What is needed :: Leaving the pictures aside, repeat each line below exactly.

(Saved data entries)
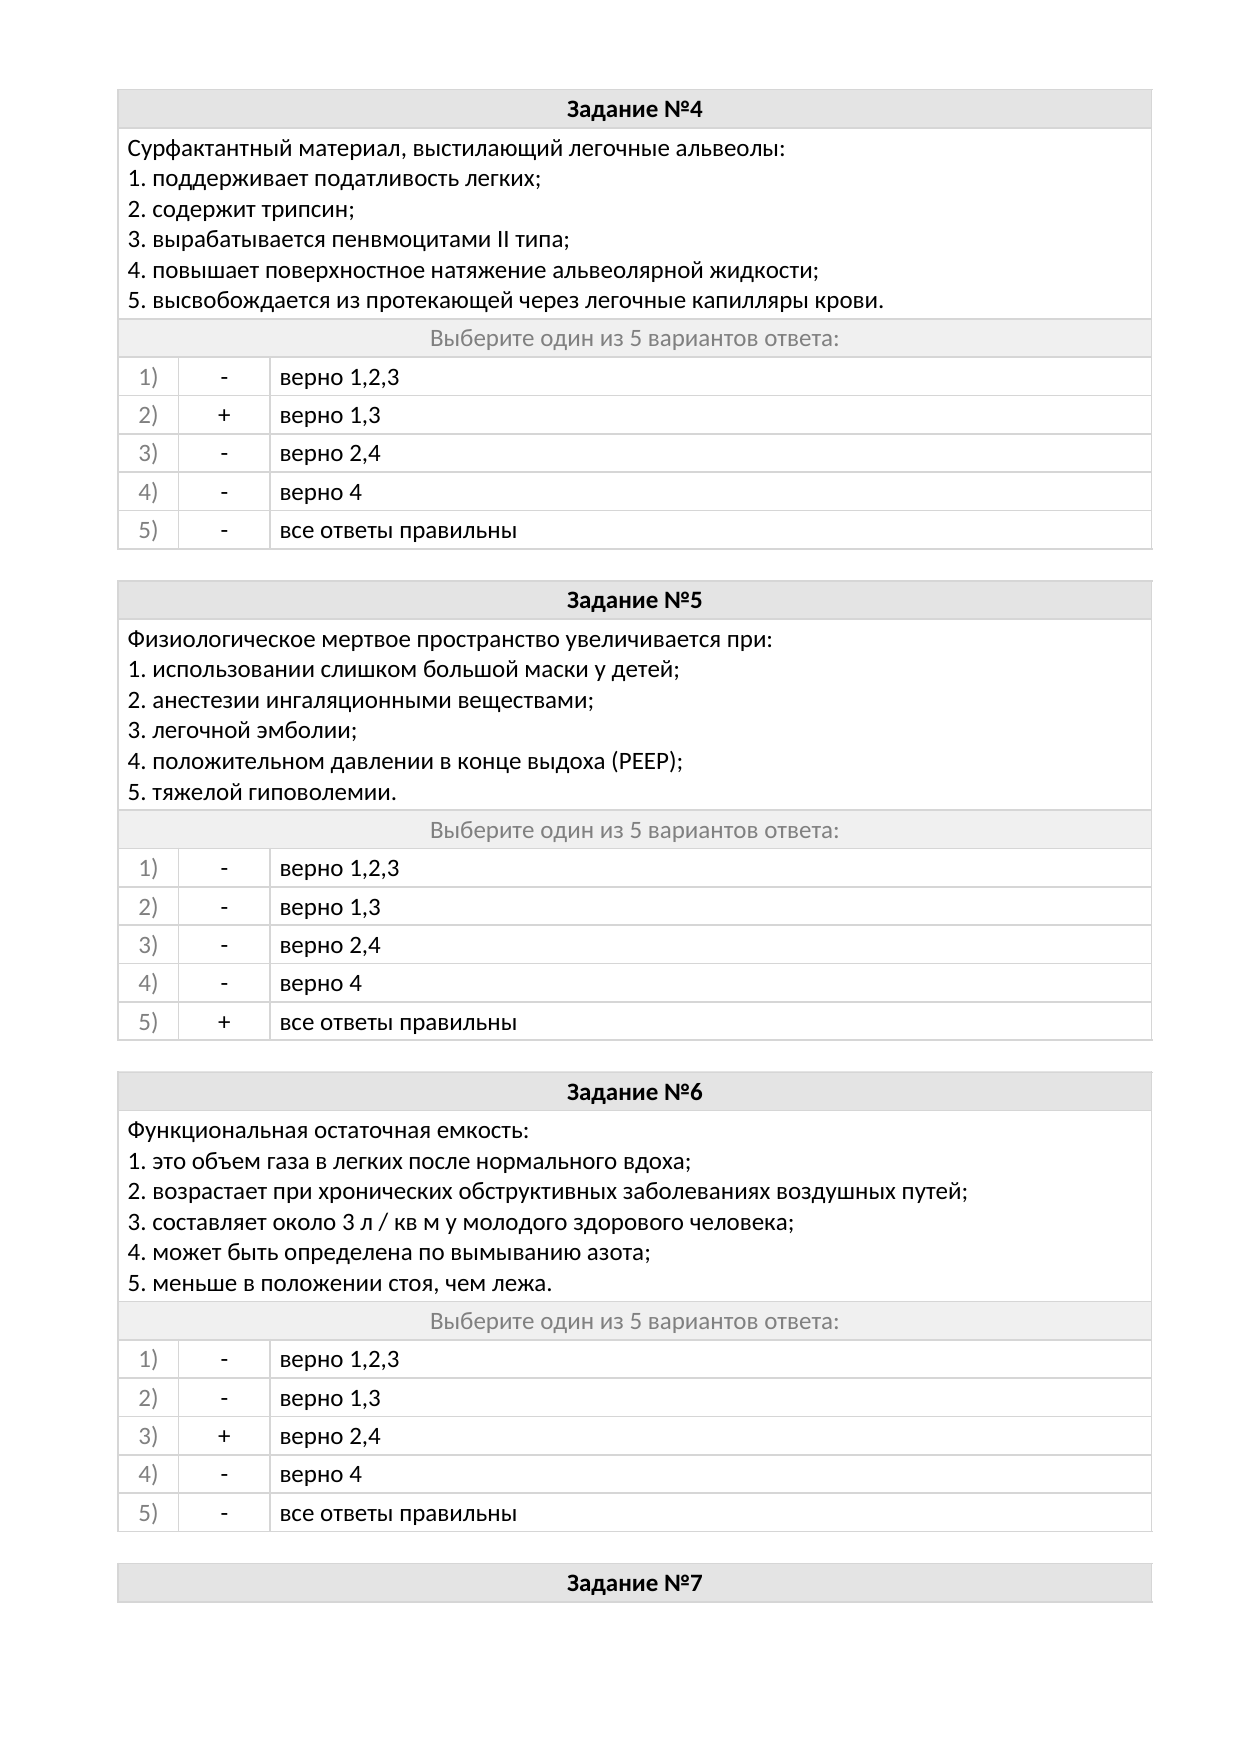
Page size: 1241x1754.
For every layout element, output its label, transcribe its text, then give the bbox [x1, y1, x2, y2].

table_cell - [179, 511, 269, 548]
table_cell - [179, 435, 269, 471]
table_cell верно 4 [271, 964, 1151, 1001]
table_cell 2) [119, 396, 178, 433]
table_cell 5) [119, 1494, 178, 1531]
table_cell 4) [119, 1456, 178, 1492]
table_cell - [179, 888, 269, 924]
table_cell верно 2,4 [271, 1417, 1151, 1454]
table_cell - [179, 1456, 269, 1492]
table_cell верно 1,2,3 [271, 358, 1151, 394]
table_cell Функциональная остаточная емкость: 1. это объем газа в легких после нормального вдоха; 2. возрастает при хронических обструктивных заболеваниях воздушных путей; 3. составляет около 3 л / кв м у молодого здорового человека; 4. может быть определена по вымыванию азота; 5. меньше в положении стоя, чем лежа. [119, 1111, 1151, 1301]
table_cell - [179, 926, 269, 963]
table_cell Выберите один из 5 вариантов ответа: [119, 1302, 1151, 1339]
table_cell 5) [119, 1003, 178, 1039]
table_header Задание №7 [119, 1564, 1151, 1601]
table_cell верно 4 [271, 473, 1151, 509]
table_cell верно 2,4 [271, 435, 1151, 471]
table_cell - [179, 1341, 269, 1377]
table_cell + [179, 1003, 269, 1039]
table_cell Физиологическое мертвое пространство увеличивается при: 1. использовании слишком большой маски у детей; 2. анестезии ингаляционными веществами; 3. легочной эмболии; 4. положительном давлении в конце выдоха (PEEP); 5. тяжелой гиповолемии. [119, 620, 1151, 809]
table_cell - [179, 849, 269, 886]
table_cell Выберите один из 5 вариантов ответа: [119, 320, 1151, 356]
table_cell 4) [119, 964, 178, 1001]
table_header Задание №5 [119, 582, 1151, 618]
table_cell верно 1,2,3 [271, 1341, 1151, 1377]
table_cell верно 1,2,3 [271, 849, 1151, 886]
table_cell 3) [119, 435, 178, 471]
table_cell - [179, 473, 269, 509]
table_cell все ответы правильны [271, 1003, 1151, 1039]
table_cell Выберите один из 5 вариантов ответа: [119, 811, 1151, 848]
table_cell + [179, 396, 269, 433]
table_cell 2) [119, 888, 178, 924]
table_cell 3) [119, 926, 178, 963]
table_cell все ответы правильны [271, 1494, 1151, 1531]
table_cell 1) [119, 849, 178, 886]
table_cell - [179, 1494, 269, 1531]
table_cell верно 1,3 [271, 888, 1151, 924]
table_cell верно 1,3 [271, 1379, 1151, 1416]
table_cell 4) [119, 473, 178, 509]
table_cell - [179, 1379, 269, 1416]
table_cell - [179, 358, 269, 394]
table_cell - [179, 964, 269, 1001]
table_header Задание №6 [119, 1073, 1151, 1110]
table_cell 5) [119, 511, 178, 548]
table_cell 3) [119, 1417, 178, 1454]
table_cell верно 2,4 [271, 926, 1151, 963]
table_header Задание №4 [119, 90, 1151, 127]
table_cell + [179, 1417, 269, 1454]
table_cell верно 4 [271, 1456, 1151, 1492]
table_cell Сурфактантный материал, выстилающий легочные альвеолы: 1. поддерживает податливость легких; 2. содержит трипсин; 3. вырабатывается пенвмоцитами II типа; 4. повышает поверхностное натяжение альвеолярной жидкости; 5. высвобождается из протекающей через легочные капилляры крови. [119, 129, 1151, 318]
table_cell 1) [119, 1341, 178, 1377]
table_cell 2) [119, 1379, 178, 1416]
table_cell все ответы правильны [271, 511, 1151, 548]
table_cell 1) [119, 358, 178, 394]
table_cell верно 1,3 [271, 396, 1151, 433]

Exercise output ::
Page size: 1241x1754.
For every layout element, output its label, transcribe its text, then give the bbox [x1, y1, x2, y2].

table_cell - [179, 511, 269, 548]
table_cell - [179, 435, 269, 471]
table_cell верно 4 [271, 964, 1151, 1001]
table_cell 2) [119, 396, 178, 433]
table_cell 5) [119, 1494, 178, 1531]
table_cell 4) [119, 1456, 178, 1492]
table_cell - [179, 888, 269, 924]
table_cell верно 2,4 [271, 1417, 1151, 1454]
table_cell - [179, 1456, 269, 1492]
table_cell верно 1,2,3 [271, 358, 1151, 394]
table_cell Функциональная остаточная емкость: 1. это объем газа в легких после нормального вдоха; 2. возрастает при хронических обструктивных заболеваниях воздушных путей; 3. составляет около 3 л / кв м у молодого здорового человека; 4. может быть определена по вымыванию азота; 5. меньше в положении стоя, чем лежа. [119, 1111, 1151, 1301]
table_cell - [179, 926, 269, 963]
table_cell Выберите один из 5 вариантов ответа: [119, 1302, 1151, 1339]
table_cell 5) [119, 1003, 178, 1039]
table_header Задание №7 [119, 1564, 1151, 1601]
table_cell верно 4 [271, 473, 1151, 509]
table_cell верно 2,4 [271, 435, 1151, 471]
table_cell - [179, 1341, 269, 1377]
table_cell + [179, 1003, 269, 1039]
table_cell Физиологическое мертвое пространство увеличивается при: 1. использовании слишком большой маски у детей; 2. анестезии ингаляционными веществами; 3. легочной эмболии; 4. положительном давлении в конце выдоха (PEEP); 5. тяжелой гиповолемии. [119, 620, 1151, 809]
table_cell - [179, 849, 269, 886]
table_cell Выберите один из 5 вариантов ответа: [119, 320, 1151, 356]
table_cell 4) [119, 964, 178, 1001]
table_header Задание №5 [119, 582, 1151, 618]
table_cell верно 1,2,3 [271, 1341, 1151, 1377]
table_cell верно 1,2,3 [271, 849, 1151, 886]
table_cell 3) [119, 435, 178, 471]
table_cell - [179, 473, 269, 509]
table_cell все ответы правильны [271, 1003, 1151, 1039]
table_cell Выберите один из 5 вариантов ответа: [119, 811, 1151, 848]
table_cell + [179, 396, 269, 433]
table_cell 2) [119, 888, 178, 924]
table_cell 3) [119, 926, 178, 963]
table_cell все ответы правильны [271, 1494, 1151, 1531]
table_cell 1) [119, 849, 178, 886]
table_cell - [179, 1494, 269, 1531]
table_cell верно 1,3 [271, 888, 1151, 924]
table_cell верно 1,3 [271, 1379, 1151, 1416]
table_cell 4) [119, 473, 178, 509]
table_cell - [179, 1379, 269, 1416]
table_cell - [179, 358, 269, 394]
table_cell - [179, 964, 269, 1001]
table_header Задание №6 [119, 1073, 1151, 1110]
table_cell 5) [119, 511, 178, 548]
table_cell 3) [119, 1417, 178, 1454]
table_cell верно 2,4 [271, 926, 1151, 963]
table_header Задание №4 [119, 90, 1151, 127]
table_cell + [179, 1417, 269, 1454]
table_cell верно 4 [271, 1456, 1151, 1492]
table_cell Сурфактантный материал, выстилающий легочные альвеолы: 1. поддерживает податливость легких; 2. содержит трипсин; 3. вырабатывается пенвмоцитами II типа; 4. повышает поверхностное натяжение альвеолярной жидкости; 5. высвобождается из протекающей через легочные капилляры крови. [119, 129, 1151, 318]
table_cell 1) [119, 1341, 178, 1377]
table_cell 2) [119, 1379, 178, 1416]
table_cell все ответы правильны [271, 511, 1151, 548]
table_cell 1) [119, 358, 178, 394]
table_cell верно 1,3 [271, 396, 1151, 433]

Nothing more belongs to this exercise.